A colleague of mine was recently interviewed for an executive role with NewCo, a global corporation. The structural specifics of the company are not relevant to the story.
After several rounds of interviews, the company gave him the big stall as seems to be common once they really like some else sufficiently more than they like you. Not that they don’t like you, they do, yet they seem to feel it is good risk management to stall you, waste your time creating false hope, while they go further down the path with their number one. Love to play poker with these people.
So nothing new here, atypical shenanigans of executive hiring managers.
What this story is about though is simply this. My colleague sold his business a few years ago for a strong profit, not retirement level cruise ship money, only enough for a nice comfortable cushion.
What happened in this interview is of interest. Upon learning the story of the very successful sale of his company, the key hiring manager was adamant to know:
- how could we possibly motivate you?, and
- why would you ever work in sales then?
And in that moment, the hiring manager blew the entire interview.
How is that?
Without knowing it, this senior manager communicated two critical pieces of information that would turn any self respecting sales professional off.
- Instead of expressing a strong desire to work with a real ‘A’ Player, someone with proven success, and who knows how to get the job done, he expressed a preference for less successful people
- He also expressed an underlying disdain for sales as a real profession, a carryover from the old British aristocratic perspective of the merchant as common peddler. In other words, that sales was not truly a worthy profession of equal stature to other more credentialed professions, replete with shoulder salad or alphabet soup.
When the offer came, naturally my colleague turned down the job.

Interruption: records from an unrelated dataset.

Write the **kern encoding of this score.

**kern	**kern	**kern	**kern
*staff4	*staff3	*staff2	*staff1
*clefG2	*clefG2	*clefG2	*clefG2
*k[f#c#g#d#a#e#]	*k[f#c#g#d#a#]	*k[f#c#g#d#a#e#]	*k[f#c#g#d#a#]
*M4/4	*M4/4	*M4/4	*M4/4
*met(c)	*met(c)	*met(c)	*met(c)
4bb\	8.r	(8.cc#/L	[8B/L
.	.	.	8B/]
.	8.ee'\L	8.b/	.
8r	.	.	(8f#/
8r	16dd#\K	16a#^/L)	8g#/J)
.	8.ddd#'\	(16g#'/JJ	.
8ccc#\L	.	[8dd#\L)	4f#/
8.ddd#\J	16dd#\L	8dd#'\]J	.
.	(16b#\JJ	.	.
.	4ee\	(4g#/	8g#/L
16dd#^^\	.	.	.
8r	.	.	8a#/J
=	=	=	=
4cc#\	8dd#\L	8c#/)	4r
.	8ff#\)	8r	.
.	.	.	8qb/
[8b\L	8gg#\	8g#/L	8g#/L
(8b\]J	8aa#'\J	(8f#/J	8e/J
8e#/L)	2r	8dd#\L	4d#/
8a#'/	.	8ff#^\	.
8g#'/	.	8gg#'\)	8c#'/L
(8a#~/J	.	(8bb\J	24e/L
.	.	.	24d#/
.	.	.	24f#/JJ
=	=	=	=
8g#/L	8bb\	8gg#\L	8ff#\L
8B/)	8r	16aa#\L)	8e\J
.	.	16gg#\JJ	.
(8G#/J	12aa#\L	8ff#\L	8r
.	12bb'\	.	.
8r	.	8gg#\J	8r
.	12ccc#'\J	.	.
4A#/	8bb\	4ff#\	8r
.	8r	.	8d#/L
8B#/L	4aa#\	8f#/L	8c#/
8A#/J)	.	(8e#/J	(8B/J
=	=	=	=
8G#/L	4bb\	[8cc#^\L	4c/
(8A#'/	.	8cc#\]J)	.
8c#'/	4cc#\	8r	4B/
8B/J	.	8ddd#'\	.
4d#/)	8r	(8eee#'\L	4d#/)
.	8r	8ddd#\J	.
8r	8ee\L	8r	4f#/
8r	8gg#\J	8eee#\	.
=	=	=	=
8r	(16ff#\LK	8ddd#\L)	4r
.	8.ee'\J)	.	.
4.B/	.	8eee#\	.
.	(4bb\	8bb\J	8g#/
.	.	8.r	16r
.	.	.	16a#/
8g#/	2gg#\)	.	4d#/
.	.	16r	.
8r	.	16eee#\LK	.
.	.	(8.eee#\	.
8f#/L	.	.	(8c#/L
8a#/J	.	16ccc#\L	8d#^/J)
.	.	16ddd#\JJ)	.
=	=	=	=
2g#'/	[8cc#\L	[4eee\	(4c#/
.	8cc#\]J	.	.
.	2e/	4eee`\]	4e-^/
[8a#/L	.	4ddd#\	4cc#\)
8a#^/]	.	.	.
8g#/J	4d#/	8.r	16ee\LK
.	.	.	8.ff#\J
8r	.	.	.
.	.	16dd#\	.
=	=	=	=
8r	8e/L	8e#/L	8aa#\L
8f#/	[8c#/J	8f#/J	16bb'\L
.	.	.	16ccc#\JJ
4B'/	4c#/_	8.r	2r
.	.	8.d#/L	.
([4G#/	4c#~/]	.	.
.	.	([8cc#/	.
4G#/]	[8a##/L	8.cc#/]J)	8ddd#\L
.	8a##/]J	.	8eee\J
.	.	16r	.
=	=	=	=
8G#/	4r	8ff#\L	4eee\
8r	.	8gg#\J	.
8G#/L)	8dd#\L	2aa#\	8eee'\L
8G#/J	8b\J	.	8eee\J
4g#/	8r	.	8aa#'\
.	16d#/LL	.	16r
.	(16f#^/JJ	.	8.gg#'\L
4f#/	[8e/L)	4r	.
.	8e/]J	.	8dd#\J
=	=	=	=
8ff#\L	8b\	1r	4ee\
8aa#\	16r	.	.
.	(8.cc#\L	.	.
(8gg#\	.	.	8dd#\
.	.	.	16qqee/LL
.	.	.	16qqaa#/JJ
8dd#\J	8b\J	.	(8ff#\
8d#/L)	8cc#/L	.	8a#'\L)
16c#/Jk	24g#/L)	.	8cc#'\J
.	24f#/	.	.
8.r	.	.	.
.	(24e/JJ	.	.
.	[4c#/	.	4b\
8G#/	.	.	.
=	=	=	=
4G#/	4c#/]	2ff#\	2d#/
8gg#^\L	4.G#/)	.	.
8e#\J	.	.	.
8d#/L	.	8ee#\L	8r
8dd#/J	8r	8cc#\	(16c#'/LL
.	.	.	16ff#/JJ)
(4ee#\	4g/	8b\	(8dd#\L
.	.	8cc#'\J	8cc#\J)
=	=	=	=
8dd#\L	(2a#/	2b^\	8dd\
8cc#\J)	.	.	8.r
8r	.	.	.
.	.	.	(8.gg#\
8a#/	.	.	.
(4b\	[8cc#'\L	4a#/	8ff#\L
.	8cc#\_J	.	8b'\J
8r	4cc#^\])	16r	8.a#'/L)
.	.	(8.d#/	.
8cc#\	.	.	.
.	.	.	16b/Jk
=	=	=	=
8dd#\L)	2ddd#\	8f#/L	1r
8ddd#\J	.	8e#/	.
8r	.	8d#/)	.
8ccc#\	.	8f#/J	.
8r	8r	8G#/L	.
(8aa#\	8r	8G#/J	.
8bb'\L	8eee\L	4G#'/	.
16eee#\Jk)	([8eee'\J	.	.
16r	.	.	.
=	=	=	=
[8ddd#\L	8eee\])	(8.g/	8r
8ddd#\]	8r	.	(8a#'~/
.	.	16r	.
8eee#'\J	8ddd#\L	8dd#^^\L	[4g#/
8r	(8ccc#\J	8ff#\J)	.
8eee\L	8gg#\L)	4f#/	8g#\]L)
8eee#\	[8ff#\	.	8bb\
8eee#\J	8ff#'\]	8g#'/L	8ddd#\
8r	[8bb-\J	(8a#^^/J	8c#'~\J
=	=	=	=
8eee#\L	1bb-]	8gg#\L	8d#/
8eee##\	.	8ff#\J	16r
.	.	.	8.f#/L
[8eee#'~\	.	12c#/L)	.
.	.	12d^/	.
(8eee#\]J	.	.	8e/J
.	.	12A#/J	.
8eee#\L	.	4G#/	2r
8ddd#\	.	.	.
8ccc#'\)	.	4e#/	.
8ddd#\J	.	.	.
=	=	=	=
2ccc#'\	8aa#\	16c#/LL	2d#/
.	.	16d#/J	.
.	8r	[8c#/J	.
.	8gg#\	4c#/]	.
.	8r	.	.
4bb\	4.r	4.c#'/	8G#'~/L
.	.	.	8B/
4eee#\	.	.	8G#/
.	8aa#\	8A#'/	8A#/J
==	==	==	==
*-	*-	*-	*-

We frequently hear about sales people being terminated as not a good fit with company culture, yet this almost always means they were not competent. Firing ‘A’ Player performers is as tough as getting the rifle out of Charlton Heston’s now cold dead hands! Times out of ten, its not gonna happen.
I believe we have a situation here where an ‘A’ player refused to work for a ‘B’ manager; and that company culture is getting in the way of building a highly successful sales culture.
btw: another company made a much stronger offer within 2 weeks. It *was* accepted.
Please share your experiences, lessons learned, or how you’d deal with this situation if it happened to you.